I saw light so white and pure

it could have scorched my retinae

and left me blind,

branded the incandescence

into my brain.

Will never forget that a second before

a static buzz coursed through my skin,

as if I’d strayed too close

to high tension wires

carrying a-half-million volts.

Nor the sizzling sound

of ionized air,

and the thunderclap

so loud

it hit me like the blast wave

of bombs going off.


With a near miss like that

a hard-to-shake fear

is surely understandable.

So now, no season is worry-free

and even winter feels fraught.

And down here

at the bottom of a vast atmospheric sea

roiling overhead,

I’m starting to feel as powerless

as a drowning man

who can’t swim fast enough 

to catch his breath.


It’s technically spring, but you wouldn’t know that here, with below freezing temperatures and literally feet of snow still on the ground. So when I saw in the forecast that tell-tale graphic of a lightning bolt piercing a grey cloud, I did a double-take. Lightning in winter? 

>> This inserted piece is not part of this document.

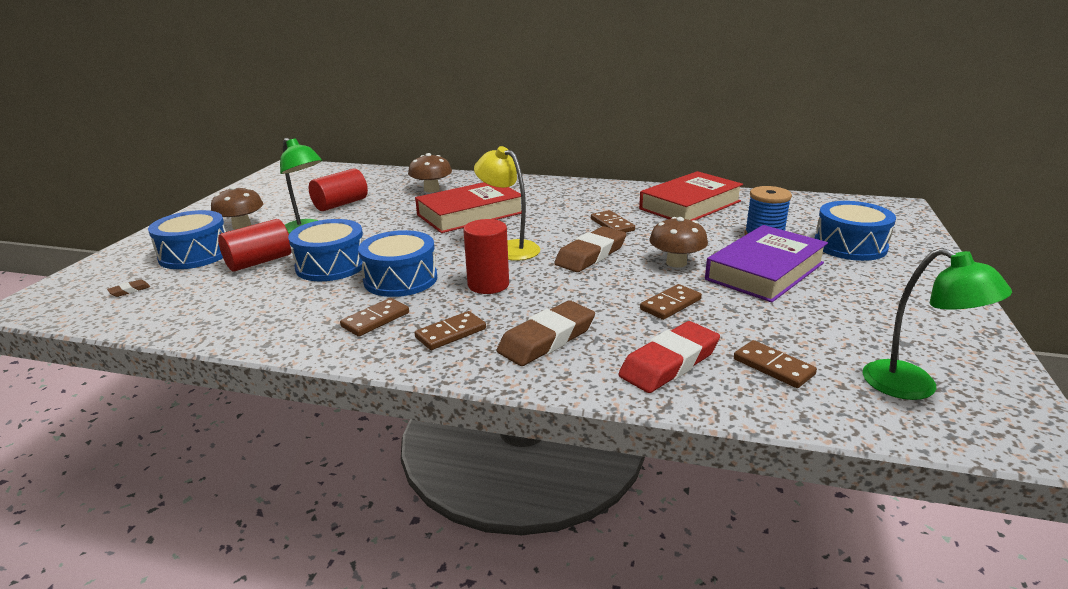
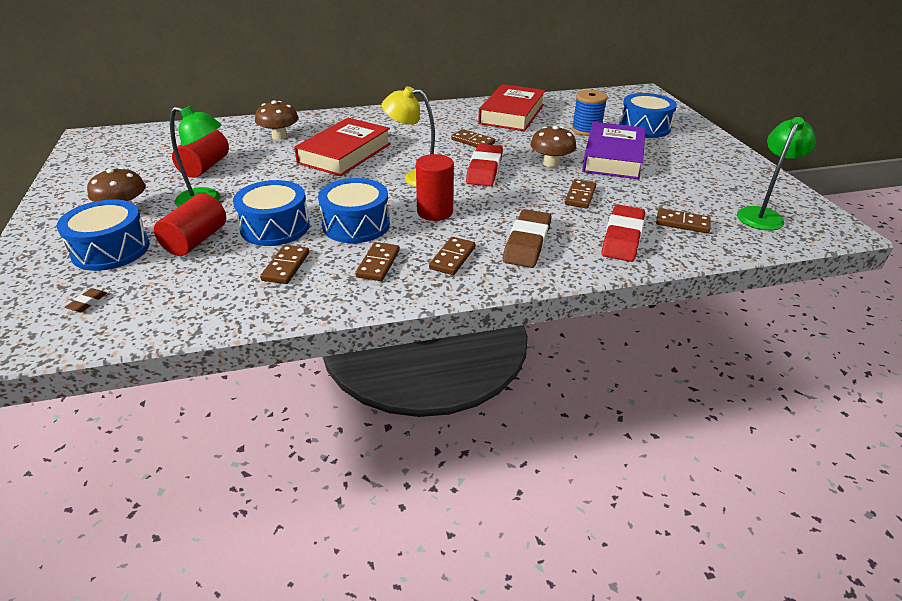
camera: 30 degrees left, 10 degrees up
brown eraser [554,226,626,272] -> red eraser [466,144,503,186]
green lamp [863,248,1012,400] -> green lamp turned 75 degrees counterclockwise [737,117,816,230]
none -> brown domino [260,245,309,284]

It’s happened before, but it still feels off. And with climate change already making the seasons feel out of kilter and life not only more unpredictable, but more perilous, it’s another unwelcome shock. Especially since after that near miss (it missed me — and anyway, I was protected inside the car — but fried the electrical in the house), when my cautious respect for lightning turned closer to fearful anxiety. 

Lightning can range from 100 million to 1 billion(!) volts. So high tension wires (at most 800,00j — as dangerous as they can be — actually represent a very modest analogy, despite how hyperbolic the comparison might sound.